Korean vendors plot dual-core super phones

The Korean handset giants continue to ramp up their belated assault on the high end of the mobile market, with LG releasing some details of its promised top end handset, which will feature the Nvidia Tegra 2 processor, and Samsung hovering with the GalaxyTab, much fancied as the major challenger to the iPad.
 
However, the big news from Samsung this week comes from its chip arm, though increasingly its handset business is sourcing many of its components from its previously arms-length stable mate. So the new dual-core apps processor, called Orion, and Samsung's new, faster Flash memory chips for phones, are likely to show up first in the Korean leader's devices.
 
Orion, the successor to Hummingbird, may give clues to the next iPhone app processor too, since Apple's A4 was co-developed with (and manufactured by) Samsung and is very similar to Hummingbird. Orion uses two 1GHz ARM Cortex A9 cores and is targeting high-end smartphones, tablets and netbooks.
 
Like all high-end Samsung chips and mobile devices, advanced multimedia is the key. Made using the 45nm low power process, Orion features a 32Kb data cache and 32Kb instruction cache per core, a 1Mb L2 cache to add speed and a memory interface and bus architecture that are optimized for multimedia applications including HD video playback.
 
A graphics processing unit allows Orion to deliver five times the 3D graphics performance of Samsung's earlier chips, claims the firm. Although the supplier of the GPU core IPR is not specified, the company has previously used both ARM's Mali and its main rival, Imagination Technologies' PowerVR.
 
 
According to EETimes, Samsung is accelerating its app processor roadmap, outlined earlier this year - Orion was originally planned as an 800MHz platform. It will be followed by six further iterations - Pegasus, Hercules, Mercury, Venus and Draco, and culminating with the quad-core Aquila. Orion will be available to a few customers, presumably including Samsung Mobile, in the fourth quarter and in mass production in the first half of 2011.
 
LG, meanwhile, is turning to Nvidia to enhance its own efforts in multimedia handsets.

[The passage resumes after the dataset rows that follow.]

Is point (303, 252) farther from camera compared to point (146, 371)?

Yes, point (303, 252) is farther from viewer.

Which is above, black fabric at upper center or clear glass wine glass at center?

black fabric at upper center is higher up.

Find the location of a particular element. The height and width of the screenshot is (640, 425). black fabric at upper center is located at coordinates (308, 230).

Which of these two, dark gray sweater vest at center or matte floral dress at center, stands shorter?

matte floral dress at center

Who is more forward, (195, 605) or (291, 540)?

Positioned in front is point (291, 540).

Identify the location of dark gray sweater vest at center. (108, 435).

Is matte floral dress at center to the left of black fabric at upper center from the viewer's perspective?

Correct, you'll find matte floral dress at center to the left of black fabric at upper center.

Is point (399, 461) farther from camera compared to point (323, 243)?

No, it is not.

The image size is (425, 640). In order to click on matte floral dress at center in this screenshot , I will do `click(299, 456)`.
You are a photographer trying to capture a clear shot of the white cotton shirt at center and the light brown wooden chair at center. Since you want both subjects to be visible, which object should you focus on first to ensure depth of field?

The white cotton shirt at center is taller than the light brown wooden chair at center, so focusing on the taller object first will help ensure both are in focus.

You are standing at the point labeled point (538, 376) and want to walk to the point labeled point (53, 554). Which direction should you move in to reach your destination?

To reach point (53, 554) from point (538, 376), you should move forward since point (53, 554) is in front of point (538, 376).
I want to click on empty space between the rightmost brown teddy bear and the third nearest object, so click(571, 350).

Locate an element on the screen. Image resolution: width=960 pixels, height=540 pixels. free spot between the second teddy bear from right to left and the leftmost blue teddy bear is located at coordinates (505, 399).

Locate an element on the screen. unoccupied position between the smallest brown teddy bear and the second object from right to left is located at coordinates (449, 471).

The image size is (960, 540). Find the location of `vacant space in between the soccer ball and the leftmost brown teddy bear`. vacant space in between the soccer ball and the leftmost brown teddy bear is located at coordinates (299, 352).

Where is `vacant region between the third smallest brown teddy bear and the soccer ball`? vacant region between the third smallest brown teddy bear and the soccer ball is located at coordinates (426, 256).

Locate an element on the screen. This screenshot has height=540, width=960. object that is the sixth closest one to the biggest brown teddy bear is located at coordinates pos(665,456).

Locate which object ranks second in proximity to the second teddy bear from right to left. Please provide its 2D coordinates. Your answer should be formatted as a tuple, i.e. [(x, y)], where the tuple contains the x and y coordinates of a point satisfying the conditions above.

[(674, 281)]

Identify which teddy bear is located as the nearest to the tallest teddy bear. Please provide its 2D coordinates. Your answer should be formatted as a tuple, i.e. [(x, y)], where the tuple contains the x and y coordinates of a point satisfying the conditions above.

It is to push its Optimus Android range up the value chain during the fourth quarter by using the Tegra 2 mobile processor, which will be the first to sport two 1GHz cores.
 
Nvidia will get to market ahead of Samsung Orion and dual-core gigahertz projects from Qualcomm, TI and others. The Tegra 2 also features an ultra-low power Nvidia GeForce GPU and its first 1080p HD mobile video processor.
 
LG said it would introduce “a series of fast, powerful smartphones starting in the fourth quarter of 2010 … with unprecedented power, speed and graphics capability.”